» **Aim of the task**
Reproduce every line of the data below character for character, with no additions, omissions, or changes.

» **Input for this task**
========================================
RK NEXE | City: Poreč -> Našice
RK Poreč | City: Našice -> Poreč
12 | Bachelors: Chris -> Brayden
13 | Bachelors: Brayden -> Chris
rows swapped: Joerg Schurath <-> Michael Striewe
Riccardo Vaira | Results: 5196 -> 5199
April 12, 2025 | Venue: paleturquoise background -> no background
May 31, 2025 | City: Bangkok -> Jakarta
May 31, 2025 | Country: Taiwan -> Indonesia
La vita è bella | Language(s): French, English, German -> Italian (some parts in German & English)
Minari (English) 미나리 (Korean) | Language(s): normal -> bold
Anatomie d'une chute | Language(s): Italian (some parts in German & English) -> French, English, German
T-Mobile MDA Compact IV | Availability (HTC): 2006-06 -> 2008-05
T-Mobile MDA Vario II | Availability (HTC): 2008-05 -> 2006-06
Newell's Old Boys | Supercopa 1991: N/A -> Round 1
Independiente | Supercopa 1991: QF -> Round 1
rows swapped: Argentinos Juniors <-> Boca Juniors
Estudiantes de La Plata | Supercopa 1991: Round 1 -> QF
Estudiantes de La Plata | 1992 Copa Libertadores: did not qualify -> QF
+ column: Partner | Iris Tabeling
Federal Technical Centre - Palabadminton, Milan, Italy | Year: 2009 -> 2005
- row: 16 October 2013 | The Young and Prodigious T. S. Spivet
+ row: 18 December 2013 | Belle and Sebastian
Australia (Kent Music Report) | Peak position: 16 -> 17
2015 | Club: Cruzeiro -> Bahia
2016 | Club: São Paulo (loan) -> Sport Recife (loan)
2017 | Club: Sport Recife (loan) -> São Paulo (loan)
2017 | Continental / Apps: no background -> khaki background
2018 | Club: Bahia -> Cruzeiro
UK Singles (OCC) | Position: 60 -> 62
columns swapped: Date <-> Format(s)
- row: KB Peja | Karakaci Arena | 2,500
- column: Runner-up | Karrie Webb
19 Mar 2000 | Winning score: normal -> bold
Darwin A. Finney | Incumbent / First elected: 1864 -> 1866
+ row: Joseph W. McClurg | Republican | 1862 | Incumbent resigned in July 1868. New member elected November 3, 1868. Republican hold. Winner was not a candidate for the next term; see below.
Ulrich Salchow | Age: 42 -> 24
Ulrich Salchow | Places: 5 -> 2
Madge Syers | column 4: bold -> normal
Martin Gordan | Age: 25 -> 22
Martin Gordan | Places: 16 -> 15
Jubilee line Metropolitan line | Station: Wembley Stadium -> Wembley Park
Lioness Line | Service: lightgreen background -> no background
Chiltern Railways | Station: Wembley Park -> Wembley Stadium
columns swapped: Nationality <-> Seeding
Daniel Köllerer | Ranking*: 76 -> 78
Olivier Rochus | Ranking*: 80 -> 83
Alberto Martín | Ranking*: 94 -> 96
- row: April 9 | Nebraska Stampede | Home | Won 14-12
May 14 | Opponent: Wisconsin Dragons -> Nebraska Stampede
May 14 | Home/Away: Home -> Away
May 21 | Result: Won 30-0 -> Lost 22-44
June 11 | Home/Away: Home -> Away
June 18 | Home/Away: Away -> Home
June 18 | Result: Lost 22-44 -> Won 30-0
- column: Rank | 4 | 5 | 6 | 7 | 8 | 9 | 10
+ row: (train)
========================================
» **Correct response**
RK NEXE | City: Poreč -> Našice
RK Poreč | City: Našice -> Poreč
12 | Bachelors: Chris -> Brayden
13 | Bachelors: Brayden -> Chris
rows swapped: Joerg Schurath <-> Michael Striewe
Riccardo Vaira | Results: 5196 -> 5199
April 12, 2025 | Venue: paleturquoise background -> no background
May 31, 2025 | City: Bangkok -> Jakarta
May 31, 2025 | Country: Taiwan -> Indonesia
La vita è bella | Language(s): French, English, German -> Italian (some parts in German & English)
Minari (English) 미나리 (Korean) | Language(s): normal -> bold
Anatomie d'une chute | Language(s): Italian (some parts in German & English) -> French, English, German
T-Mobile MDA Compact IV | Availability (HTC): 2006-06 -> 2008-05
T-Mobile MDA Vario II | Availability (HTC): 2008-05 -> 2006-06
Newell's Old Boys | Supercopa 1991: N/A -> Round 1
Independiente | Supercopa 1991: QF -> Round 1
rows swapped: Argentinos Juniors <-> Boca Juniors
Estudiantes de La Plata | Supercopa 1991: Round 1 -> QF
Estudiantes de La Plata | 1992 Copa Libertadores: did not qualify -> QF
+ column: Partner | Iris Tabeling
Federal Technical Centre - Palabadminton, Milan, Italy | Year: 2009 -> 2005
- row: 16 October 2013 | The Young and Prodigious T. S. Spivet
+ row: 18 December 2013 | Belle and Sebastian
Australia (Kent Music Report) | Peak position: 16 -> 17
2015 | Club: Cruzeiro -> Bahia
2016 | Club: São Paulo (loan) -> Sport Recife (loan)
2017 | Club: Sport Recife (loan) -> São Paulo (loan)
2017 | Continental / Apps: no background -> khaki background
2018 | Club: Bahia -> Cruzeiro
UK Singles (OCC) | Position: 60 -> 62
columns swapped: Date <-> Format(s)
- row: KB Peja | Karakaci Arena | 2,500
- column: Runner-up | Karrie Webb
19 Mar 2000 | Winning score: normal -> bold
Darwin A. Finney | Incumbent / First elected: 1864 -> 1866
+ row: Joseph W. McClurg | Republican | 1862 | Incumbent resigned in July 1868. New member elected November 3, 1868. Republican hold. Winner was not a candidate for the next term; see below.
Ulrich Salchow | Age: 42 -> 24
Ulrich Salchow | Places: 5 -> 2
Madge Syers | column 4: bold -> normal
Martin Gordan | Age: 25 -> 22
Martin Gordan | Places: 16 -> 15
Jubilee line Metropolitan line | Station: Wembley Stadium -> Wembley Park
Lioness Line | Service: lightgreen background -> no background
Chiltern Railways | Station: Wembley Park -> Wembley Stadium
columns swapped: Nationality <-> Seeding
Daniel Köllerer | Ranking*: 76 -> 78
Olivier Rochus | Ranking*: 80 -> 83
Alberto Martín | Ranking*: 94 -> 96
- row: April 9 | Nebraska Stampede | Home | Won 14-12
May 14 | Opponent: Wisconsin Dragons -> Nebraska Stampede
May 14 | Home/Away: Home -> Away
May 21 | Result: Won 30-0 -> Lost 22-44
June 11 | Home/Away: Home -> Away
June 18 | Home/Away: Away -> Home
June 18 | Result: Lost 22-44 -> Won 30-0
- column: Rank | 4 | 5 | 6 | 7 | 8 | 9 | 10
+ row: (train)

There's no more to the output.